- **DATA RECORDS**:
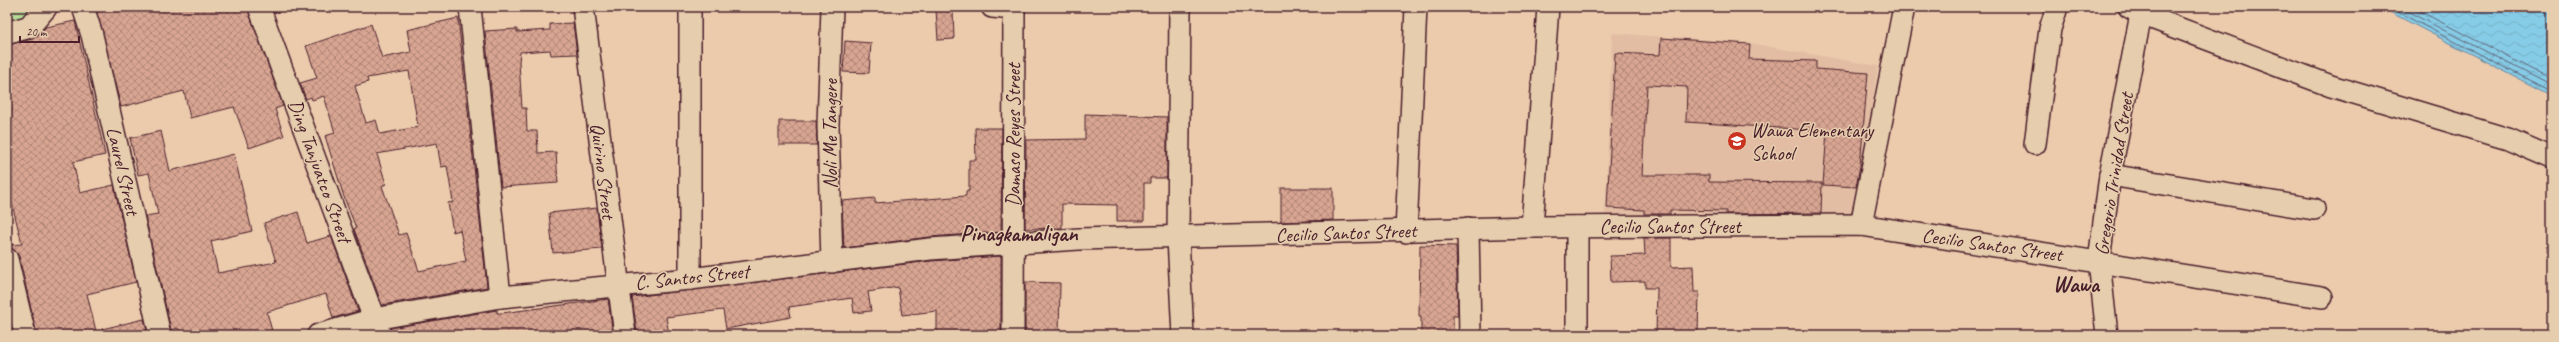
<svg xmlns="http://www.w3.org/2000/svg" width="2559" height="342" font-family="Caveat,sans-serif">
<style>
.built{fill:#e3bda3}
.park{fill:#b3dc99;stroke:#7e7e62}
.water{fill:url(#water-waves);stroke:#6e879c}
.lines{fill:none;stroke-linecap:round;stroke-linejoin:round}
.shore{stroke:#626476;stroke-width:1}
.building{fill:url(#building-cross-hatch);stroke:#4a1f2b;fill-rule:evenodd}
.minor-casing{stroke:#4a1f2b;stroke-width:24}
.major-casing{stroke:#4a1f2b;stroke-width:25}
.minor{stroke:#e5cdad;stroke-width:21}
.major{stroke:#e5cdad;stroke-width:22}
.labels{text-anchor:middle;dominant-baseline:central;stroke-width:3;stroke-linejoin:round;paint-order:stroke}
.poi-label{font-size:20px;fill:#4a1f2b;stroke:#e5cdad;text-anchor:start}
.street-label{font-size:20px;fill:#4a1f2b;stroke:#e5cdad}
.quarter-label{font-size:22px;font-weight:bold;fill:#4a1f2b;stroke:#e5cdad}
</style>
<defs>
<pattern id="water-waves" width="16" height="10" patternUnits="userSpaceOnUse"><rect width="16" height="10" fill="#86cce7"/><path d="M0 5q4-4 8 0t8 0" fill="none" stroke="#75afc6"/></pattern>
<pattern id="building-cross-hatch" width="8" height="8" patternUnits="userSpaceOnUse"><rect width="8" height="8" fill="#d8a592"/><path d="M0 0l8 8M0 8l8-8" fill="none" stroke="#b18677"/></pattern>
</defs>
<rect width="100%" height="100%" fill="#eccbad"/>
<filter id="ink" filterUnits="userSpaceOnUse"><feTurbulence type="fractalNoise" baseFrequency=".025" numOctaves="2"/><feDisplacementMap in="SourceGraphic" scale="8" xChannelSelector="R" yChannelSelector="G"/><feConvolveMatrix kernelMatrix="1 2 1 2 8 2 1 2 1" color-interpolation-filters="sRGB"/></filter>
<g filter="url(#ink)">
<polygon class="built" points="1612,33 1750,43 1878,66 1855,216 1605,216"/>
<polygon class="park" points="7,7 42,7 7,29"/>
<polygon class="water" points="2380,7 2552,7 2552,96"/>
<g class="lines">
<g class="shore">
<polyline points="2388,7 2552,92"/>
<polyline points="2399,7 2552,86"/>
<polyline points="2412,7 2552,80"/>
</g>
</g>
<g class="building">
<polygon points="105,7 247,7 283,106 275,109 284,136 249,148 234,107 190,118 184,91 121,107 96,10"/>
<polygon points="272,7 283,7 284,10 274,13"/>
<polygon points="953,9 954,39 938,40 936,10"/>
<path d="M458 18 487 287 382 305 354 229 356 228 344 197 325 136 335 133 324 96 312 100 311 97 306 99 300 83 317 78 306 46 371 24 382 58 411 52 407 30ZM409 71 418 127 380 134 376 120 366 123 355 86 368 82 367 78ZM437 143 441 167 447 166 453 202 448 203 453 232 460 230 466 261 419 271 406 233 399 235 382 186 386 184 377 154Z"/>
<polygon points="75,21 105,155 73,162 80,193 114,185 136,282 87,294 97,335 37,335 19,256 15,251 7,247 7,245 22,244 7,184 7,113 12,112 7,86 7,45 33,39 46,27"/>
<polygon points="573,23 577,54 551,55 550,50 520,52 519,62 522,108 526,108 527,131 537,131 538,153 556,152 558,183 501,187 485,31 517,29 517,32 550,30 550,24"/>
<polygon points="1661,38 1750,44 1749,59 1816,61 1816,69 1868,73 1860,166 1856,187 1823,185 1827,131 1686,122 1687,87 1647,85 1642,175 1709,175 1709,182 1822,183 1821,213 1726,214 1726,211 1670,210 1670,214 1644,214 1644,210 1607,208 1615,53 1660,55"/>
<polygon points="845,41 871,43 869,73 843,72"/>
<polygon points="1085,114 1167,117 1167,178 1150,178 1150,183 1144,183 1144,221 1117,221 1117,205 1062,204 1062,228 1025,229 1026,140 1085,139"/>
<polygon points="779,121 816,121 817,145 779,145"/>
<polygon points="975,128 1002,128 1001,232 929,237 844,248 842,201 875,198 875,203 966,196 966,191 969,191 969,160 976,160"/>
<polygon points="161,131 170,171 234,154 252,231 211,241 218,273 276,262 264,223 298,212 307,243 331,236 358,311 333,318 326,294 267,312 273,335 180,335 178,328 171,330 145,216 158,214 149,173 138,175 130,138"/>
<polygon points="1281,188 1333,188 1333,220 1281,222"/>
<polygon points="597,208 602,249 553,253 549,213"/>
<polygon points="1644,238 1671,238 1671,267 1693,266 1694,292 1699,292 1698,335 1656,335 1657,288 1645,288 1645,281 1611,282 1610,256 1645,255"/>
<polygon points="1420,245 1456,246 1458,316 1453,316 1453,335 1421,335 1421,316 1419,316"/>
<polygon points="1001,256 1001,335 937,335 937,311 902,315 898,287 868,292 871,311 854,313 852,298 789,307 791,317 726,329 723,310 666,317 669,335 640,335 639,331 637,332 632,297 931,261"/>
<polygon points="1025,282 1060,283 1059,335 1025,335"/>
<polygon points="608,299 613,335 392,335 390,328 497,310 497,313 502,313"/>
<polygon points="7,311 13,335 7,335"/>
<polygon points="144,319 148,335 103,335 102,329"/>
</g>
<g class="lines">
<defs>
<g id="minor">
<polyline points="83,7 92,35 160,335"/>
<polyline points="259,7 380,335"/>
<polyline points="470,7 500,297"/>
<polyline points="583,7 625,335"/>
<polyline points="832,7 828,125 832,262"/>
<polyline points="992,7 1014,9"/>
<polyline points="1180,7 1178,238 1183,335"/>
<polyline points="2129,7 2141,14 2331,86 2508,139 2552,158"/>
<polyline points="2035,144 2050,29 2057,7"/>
<polyline points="2110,175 2314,209"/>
<polyline points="1861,225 1904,7"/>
<polyline points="1532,227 1548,7"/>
<polyline points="1577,227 1577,335"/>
<polyline points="1468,228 1470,335"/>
<polyline points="1406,232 1416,7"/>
<polyline points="7,259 25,335"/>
<polyline points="690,279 690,7"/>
<polyline points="318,335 374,319 500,297 690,279 930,249 1079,239 1532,227 1861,225 2322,297"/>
<polyline points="1013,335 1014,7"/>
<polyline points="2107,335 2099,261 2110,175 2141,14"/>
</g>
<polyline id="major" points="7,33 29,27 46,7"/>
</defs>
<use href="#minor" class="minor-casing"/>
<use href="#major" class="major-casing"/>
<use href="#minor" class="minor"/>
<use href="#major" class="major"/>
</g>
</g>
<defs>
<symbol id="school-disc" viewBox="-11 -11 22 22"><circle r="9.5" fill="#c8321e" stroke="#e5cdad"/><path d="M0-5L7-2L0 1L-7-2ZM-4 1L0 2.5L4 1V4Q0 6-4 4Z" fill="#fff"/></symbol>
</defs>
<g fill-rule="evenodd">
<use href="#school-disc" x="1726" y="130" width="22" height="22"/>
</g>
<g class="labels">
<g class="poi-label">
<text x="1751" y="130">Wawa Elementary<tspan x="1751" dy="23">School</tspan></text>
</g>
<g class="street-label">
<text transform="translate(830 134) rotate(-90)">Noli Me Tangere</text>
<text transform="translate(1013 135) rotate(-90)">Damaso Reyes Street</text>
<text transform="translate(123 171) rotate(77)">Laurel Street</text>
<text transform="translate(320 171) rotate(70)">Ding Tanjuatco Street</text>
<text transform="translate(603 171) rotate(83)">Quirino Street</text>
<text transform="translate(2114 174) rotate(-81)">Gregorio Trinidad Street</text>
<text x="1670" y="226">Cecilio Santos Street</text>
<text transform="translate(1346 233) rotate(-2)">Cecilio Santos Street</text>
<text transform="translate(1992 245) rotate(8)">Cecilio Santos Street</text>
<text transform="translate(692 277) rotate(-6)">C. Santos Street</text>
</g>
<g class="quarter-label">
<text x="1019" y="234">Pinagkamaligan</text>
<text x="2076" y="285">Wawa</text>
</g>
</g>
<rect width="2559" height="342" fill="none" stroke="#e5cdad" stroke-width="24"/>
<rect x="12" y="12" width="2535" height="318" fill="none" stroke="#4a1f2b" stroke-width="1.5" filter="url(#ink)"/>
<path d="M20 36v6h59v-6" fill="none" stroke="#4a1f2b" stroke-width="2"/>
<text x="26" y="36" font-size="12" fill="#4a1f2b" stroke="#e5cdad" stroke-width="3" paint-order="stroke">20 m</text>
</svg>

- **EXERCISE**: Scan the listing above for the word "casing" and copy every line that holds it.

- **EXERCISE RESPONSE**:
.minor-casing{stroke:#4a1f2b;stroke-width:24}
.major-casing{stroke:#4a1f2b;stroke-width:25}
<use href="#minor" class="minor-casing"/>
<use href="#major" class="major-casing"/>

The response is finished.